Copy the lines below word for word, leaving out the pictures.

RECORDS PROVIDED START

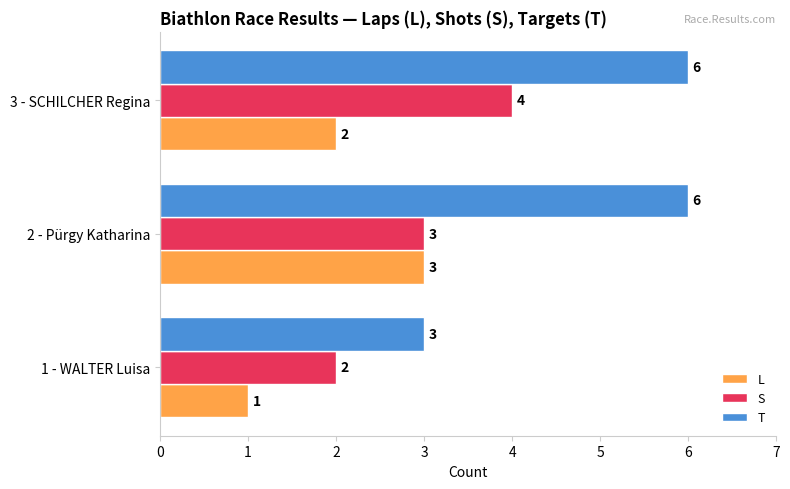

What value does the T series have at 1 - WALTER Luisa?

3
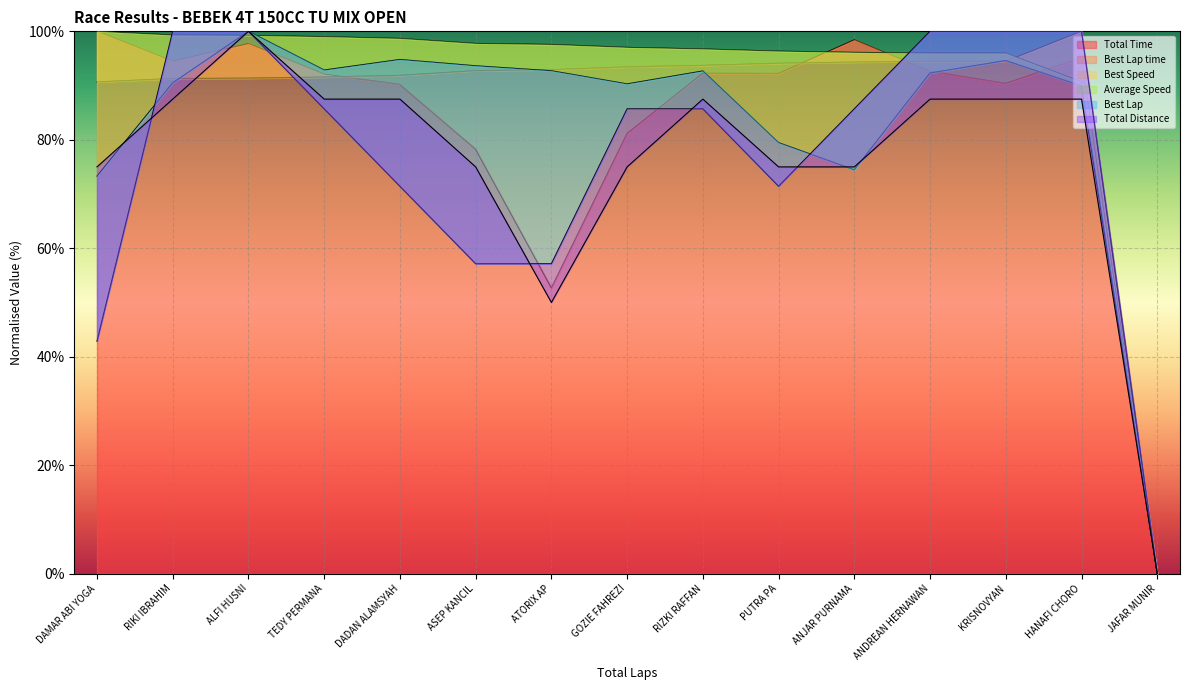

True or false: Total Time and Average Speed cross at least once.

True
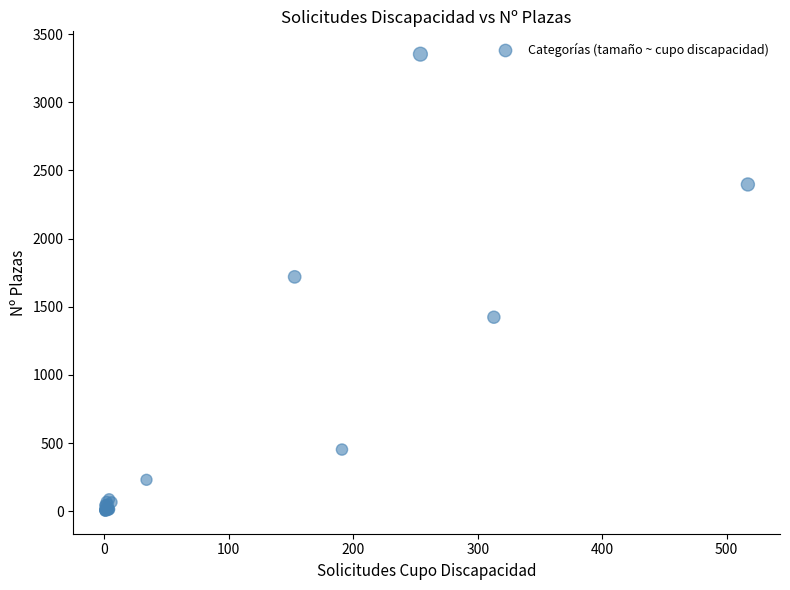

What Y value in the scatter plot is closest to 1677?

1719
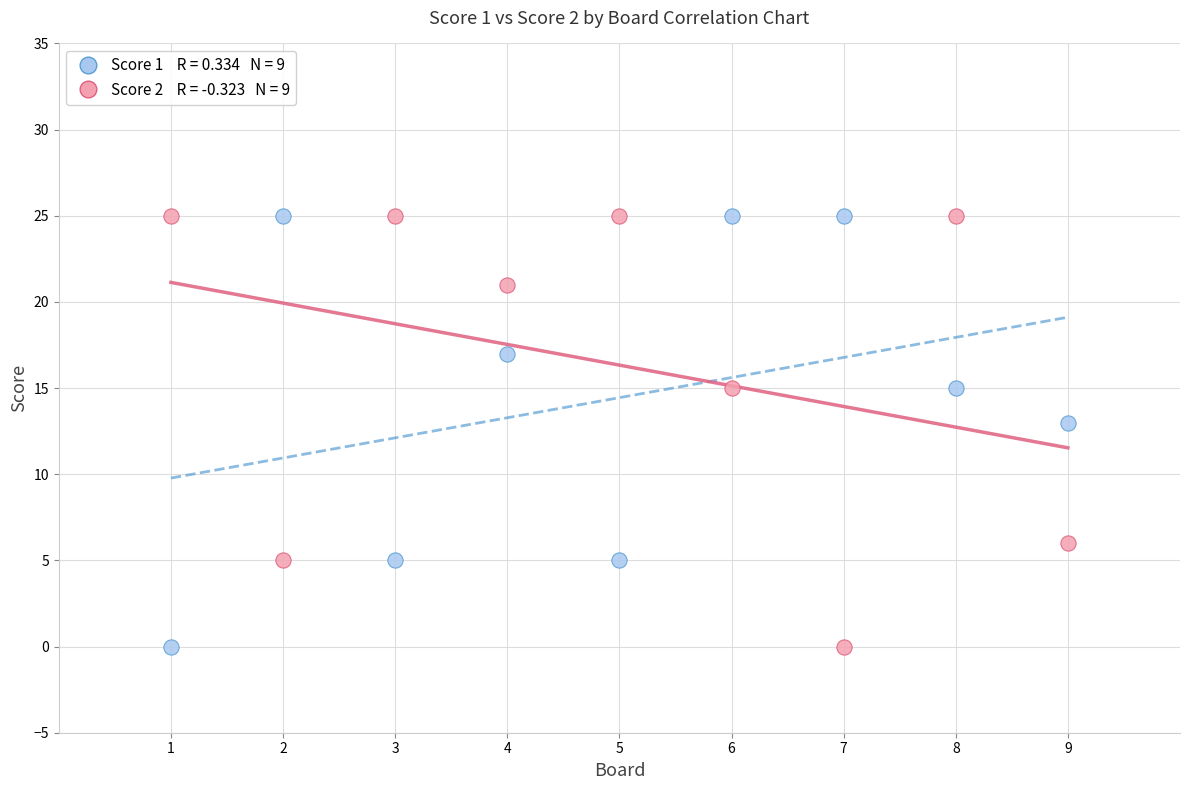

Across all data points, what is the range of Y values (max minus min)?

25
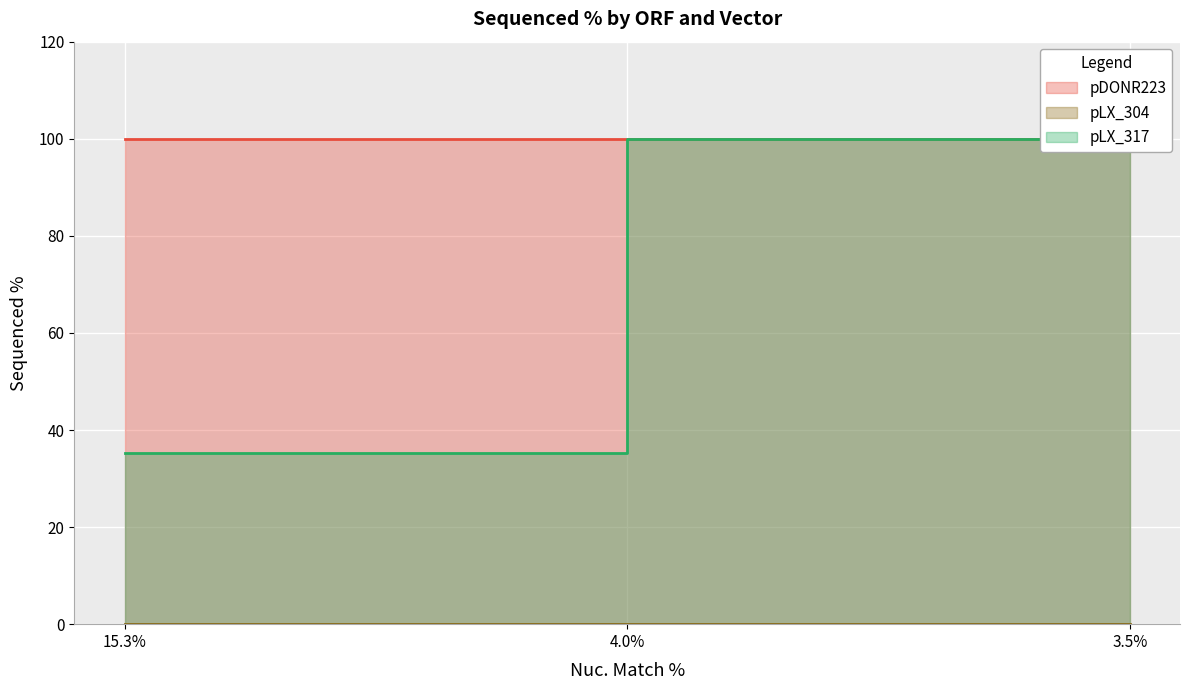

How many data points in pLX_317 are less than 100?

1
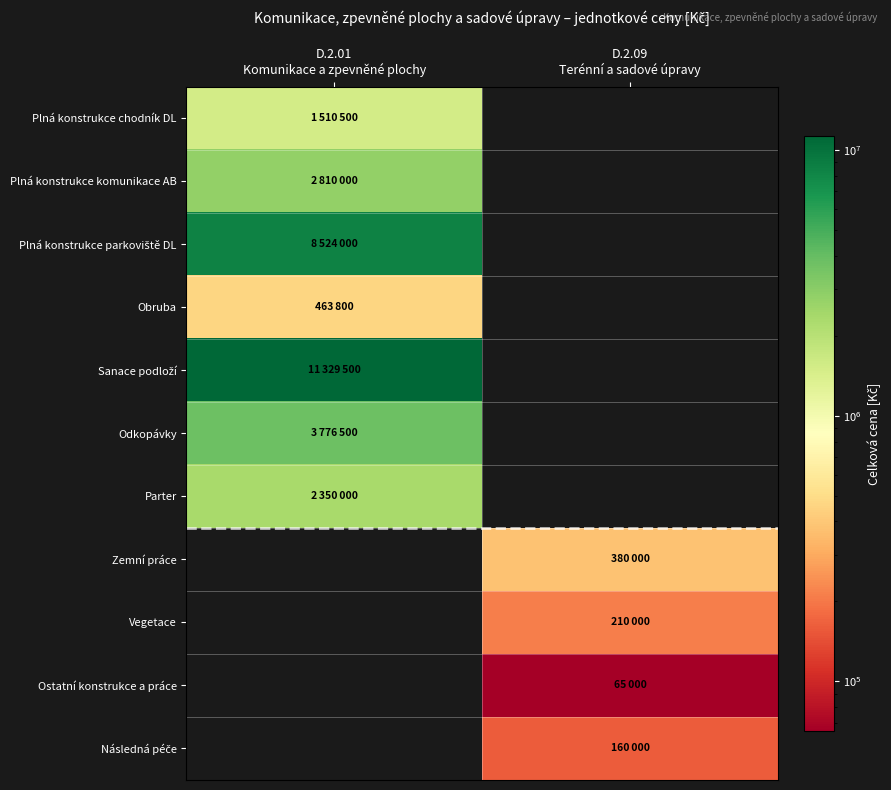

List the series in order of their peak value, lowest first.

Ostatní konstrukce a práce, Následná péče, Vegetace, Zemní práce, Obruba, Plná konstrukce chodník DL, Parter, Plná konstrukce komunikace AB, Odkopávky, Plná konstrukce parkoviště DL, Sanace podloží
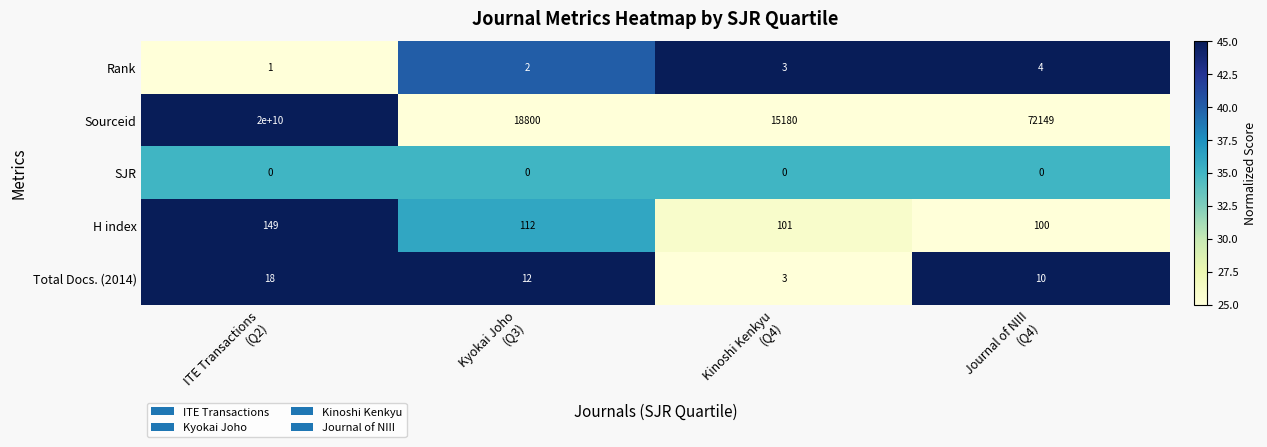

Which series has the widest spread of values?

Sourceid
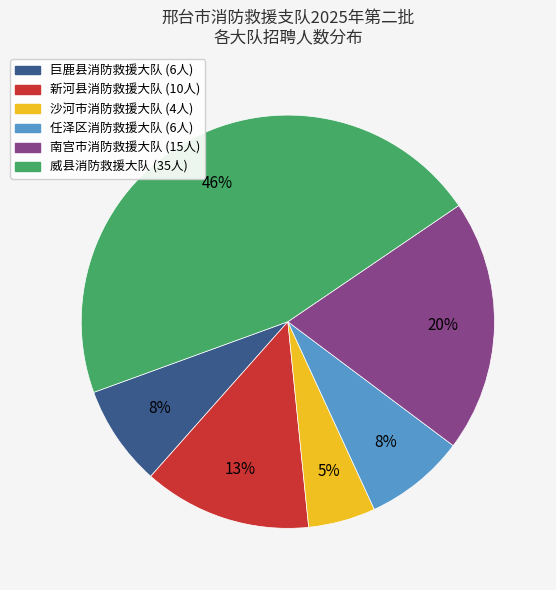

Is it true that 南宫市消防救援大队 is 10% of the pie?

False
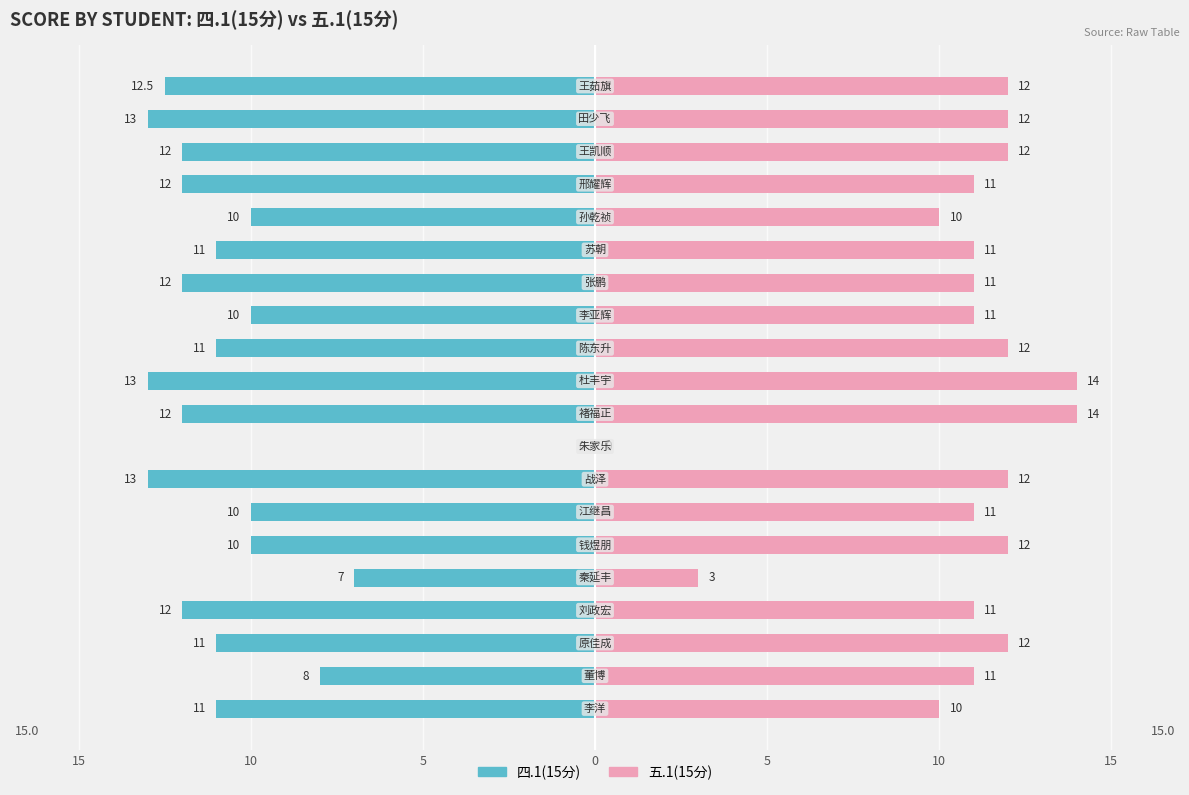

The value of 五.1(15分) at 17 is 12.0. True or false?

True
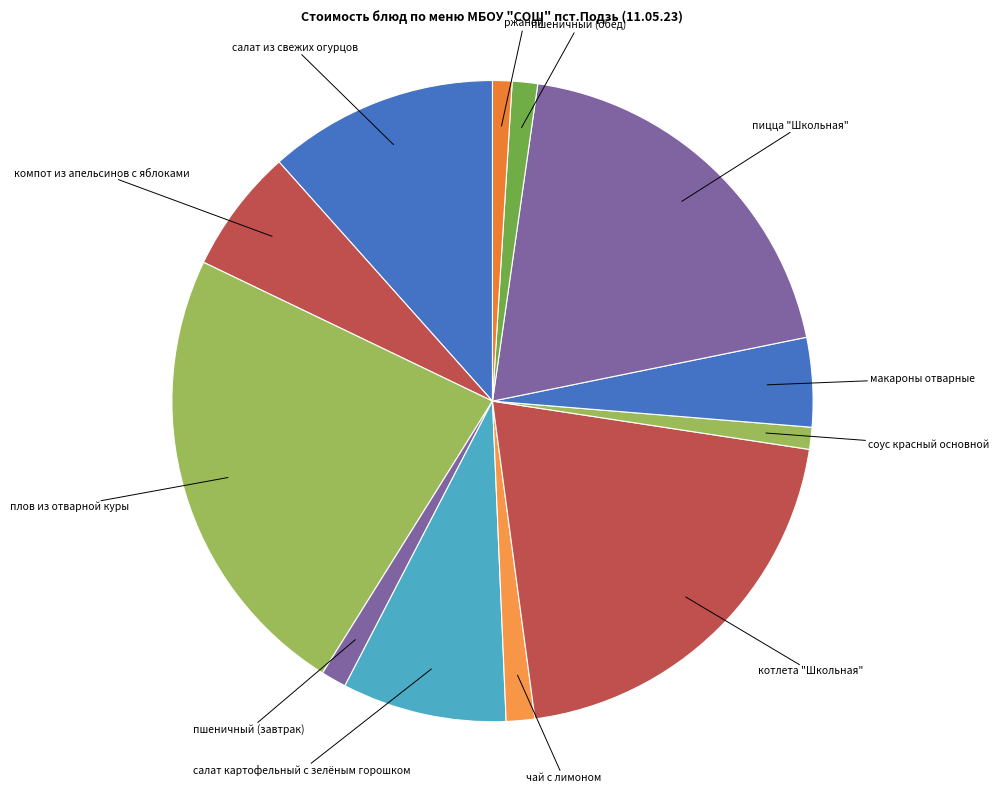

Combined, do чай с лимоном and плов из отварной куры account for over 50%?

No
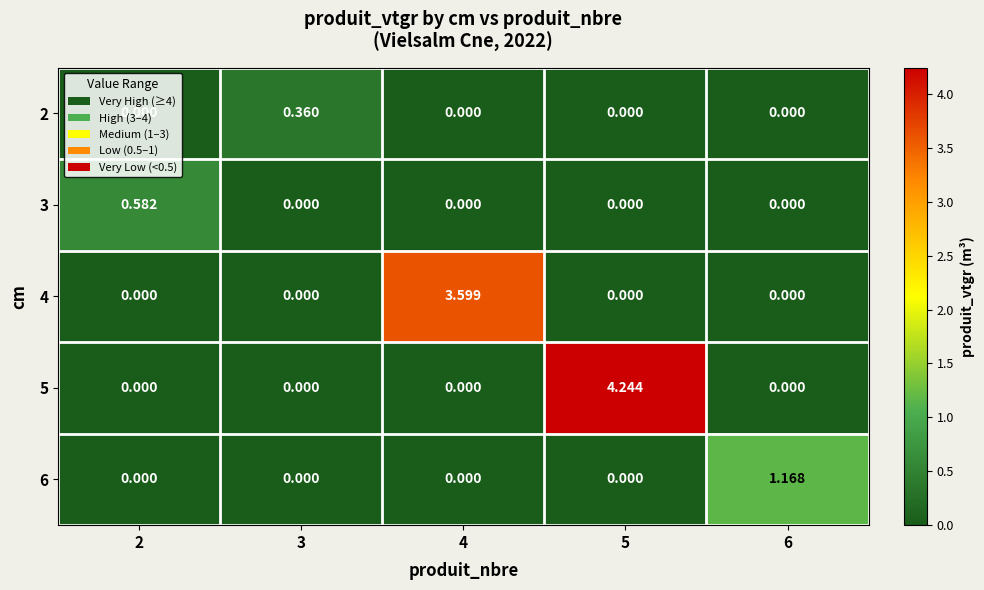

Is the value of 4 at 6 greater than the value of 5 at 5?

No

RECORDS PROVIDED END

> [SOLUTION]:
What value does the T series have at 1 - WALTER Luisa?

3

True or false: Total Time and Average Speed cross at least once.

True

What Y value in the scatter plot is closest to 1677?

1719

Across all data points, what is the range of Y values (max minus min)?

25

How many data points in pLX_317 are less than 100?

1

List the series in order of their peak value, lowest first.

Ostatní konstrukce a práce, Následná péče, Vegetace, Zemní práce, Obruba, Plná konstrukce chodník DL, Parter, Plná konstrukce komunikace AB, Odkopávky, Plná konstrukce parkoviště DL, Sanace podloží

Which series has the widest spread of values?

Sourceid

Is it true that 南宫市消防救援大队 is 10% of the pie?

False

The value of 五.1(15分) at 17 is 12.0. True or false?

True

Combined, do чай с лимоном and плов из отварной куры account for over 50%?

No

Is the value of 4 at 6 greater than the value of 5 at 5?

No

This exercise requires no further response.